# Photography Documentaries



## nda (Feb 2, 2014)

I enjoy watching Photography Documentaries, any other interested parties that can recommend any. Here are my Top 5,

1. John Gollings; Eye for Architecture
2. Gregory Crewdson; Brief Encounters
3. Annie Leibovitz; Life through a Lens
4. David Noton; Chasing Light
5. National Geographic; The President's Photographer
*special mention; Tim Kirby(bbc); The Genius of Photography


----------



## sanj (Feb 2, 2014)

Thank you so much. Now to find time to watch them all….


----------



## m (Feb 2, 2014)

Nachtwey - War Photographer

Avedon - Darkness and Light (available on youtube)


----------



## distant.star (Feb 2, 2014)

.
Really, too many to mention. Google any well known photographer, and you'll come up with more than you'll have time for.

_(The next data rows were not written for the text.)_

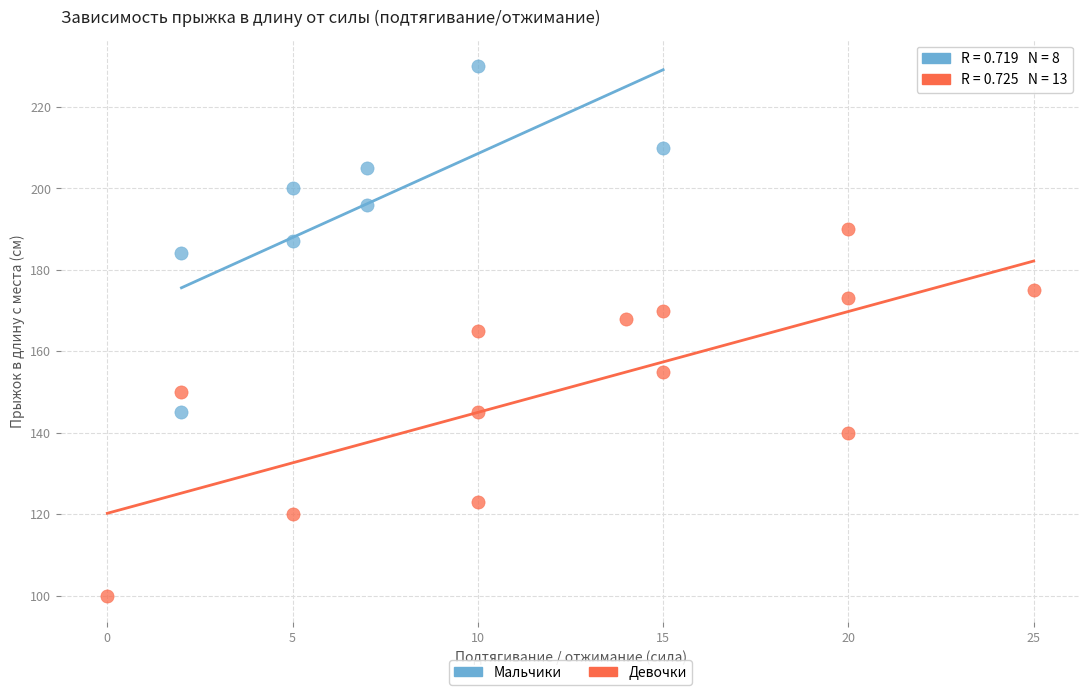

What are all the series names shown in the legend?

Мальчики, Девочки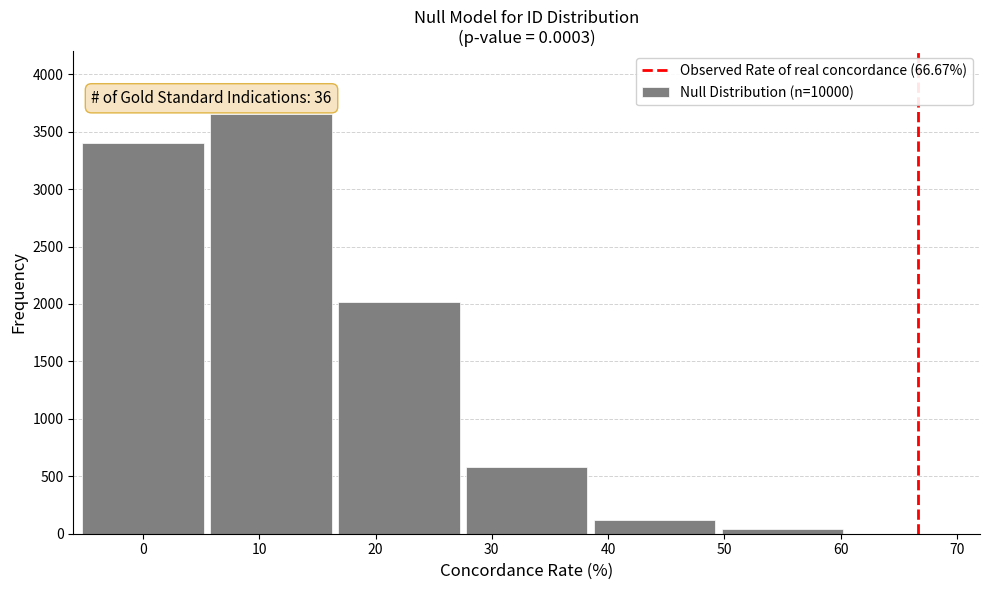

Reading right to left, extract all data points from this chart.

70=0	50=40	40=120	30=580	20=2020	10=3650	0=3400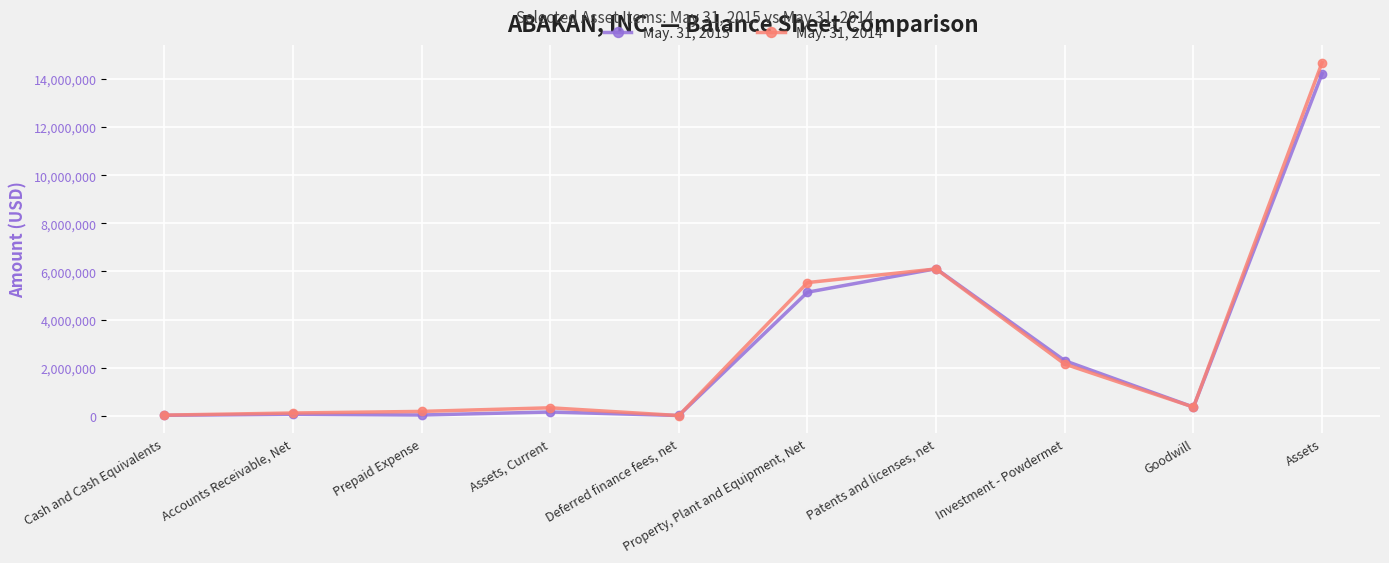

At which category is the sum across all series the highest?

Assets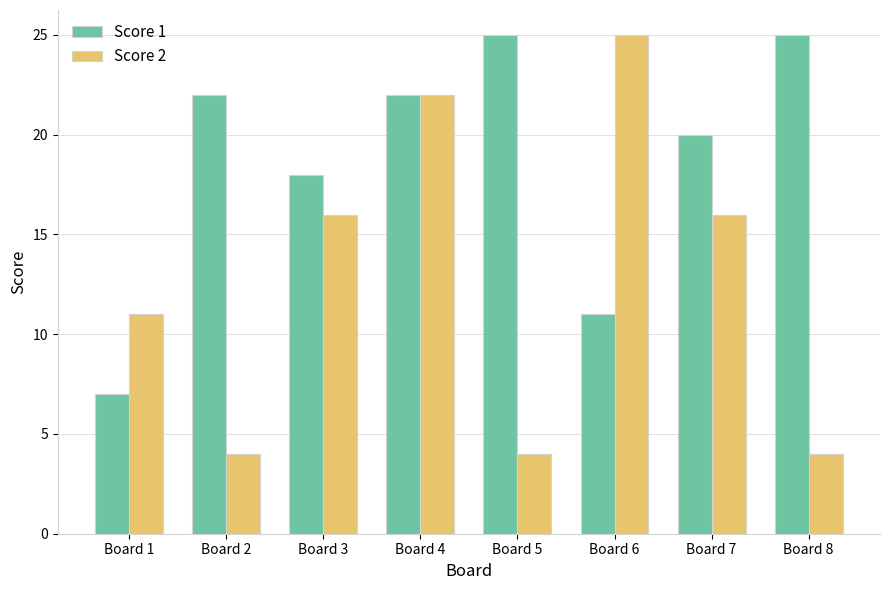

At how many categories does at least one series exceed 13?

7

Lately, there seem to be a lot of Martin Parr vids around. I've liked some on Garry Winogrand. While I don't like his work, I've found a video about Bruce Gilden. Obviously, my interest is public photography.


----------



## Roger Jones (Feb 2, 2014)

I loved Bill Cunningham New York. What a fascinating character, available on netflix.
http://www.netflix.com/WiMovie/Bill_Cunningham_New_York/70141814?trkid=13752289


----------



## distant.star (Feb 3, 2014)

.
Not a documentary per se, but a great presentation from one of my favorite "non-public" photographers, Jessica Todd Harper:

Artist Talk with Photographer Jessica Todd Harper


----------



## bobby samat (Feb 23, 2014)

the davil came on horseback - http://movies.netflix.com/WiMovie/70066337?strkid=203264159_0_0&trkid=222336&movieid=70066337

"In this unflinching documentary chronicling the genocide in Darfur, former Marine Capt. Brian Steidle is forever transformed by the atrocities he witnesses as a military observer for the African Union."

this is a really good one


----------